Integration of mHealth Information and Communication Technologies Into the Clinical Settings of Hospitals in Sub-Saharan Africa: Qualitative Study
Journal – JMIR Mhealth Uhealth
Article type – Journal research article – Clinical research
Publication date – Oct – 2021
Authors – Oluwamayowa Oaikhena Ogundaini, Retha de la Harpe , Nyx McLean
Keywords – ActAD model, co-design, health care professionals, hospitals, mhealth, mobile phone, referrals, Sub-Saharan Africa, VULA mobile app, whatsapp, work activity
Open access – Yes
Speciality – Digital health
World region Southern Africa, Western Africa
Country: Nigeria, South Africa
Language – English
Submitted to the One Surgery Index on October 25, 2021 at 2:08 am
There is a rapid uptake of mobile-enabled technologies in lower- and upper-middle–income countries because of its portability, ability to reduce mobility, and facilitation of communication. However, there is limited empirical evidence on the usefulness of mobile health (mHealth) information and communication technologies (ICTs) to address constraints associated with the work activities of health care professionals at points of care in hospital settings.

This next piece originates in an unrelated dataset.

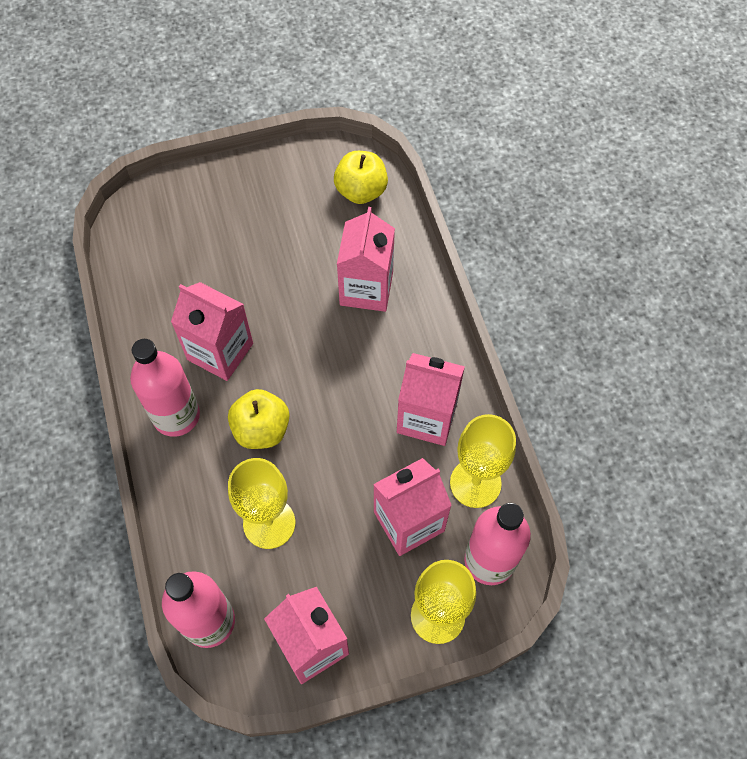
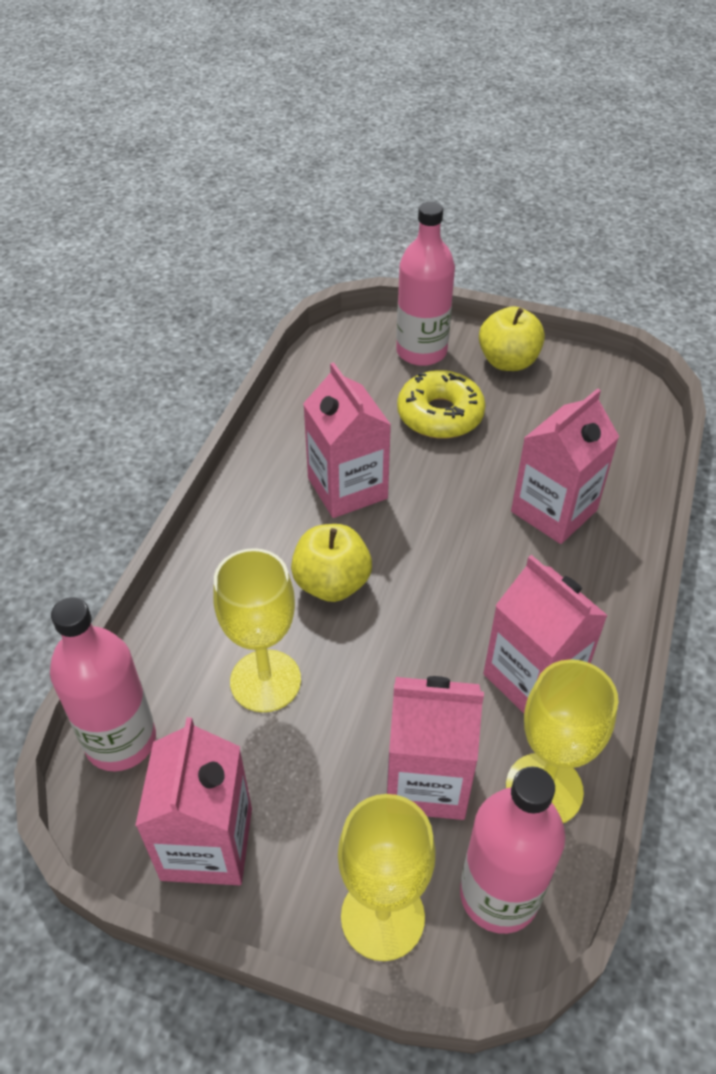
camera: 35 degrees right, 15 degrees down
pink bottle [130,339,200,437] -> pink bottle moved to [396,202,455,366]
yellow apple [334,151,388,204] -> yellow apple moved to [479,306,545,371]
none -> yellow donut [397,370,486,439]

This study aims to explore opportunities for integrating mHealth ICTs into the work activities of health care professionals at points of care in clinical settings of hospitals in Sub-Saharan Africa. Thus, the research question is, “How can mHealth ICTs be integrated into the work activities of health care professionals at points of care in hospital settings?”
A qualitative approach was adopted to understand the work activities and points at which mHealth ICTs could be integrated to support health care professionals. The techniques of inquiry were semistructured interviews and co-design activities. These techniques were used to ensure the participation of frontline end users and determine how mHealth ICTs could be integrated into the point of care in hospital settings. Purposive and snowball sampling techniques were used to select tertiary hospitals and participants for this study from South Africa and Nigeria. A total of 19 participants, including physicians, nurses, and hospital managers, were engaged in the study. Ethical clearance was granted by the University research committee and the respective hospitals. The data collected were sorted and interpreted using thematic analysis and Activity Analysis and Development model.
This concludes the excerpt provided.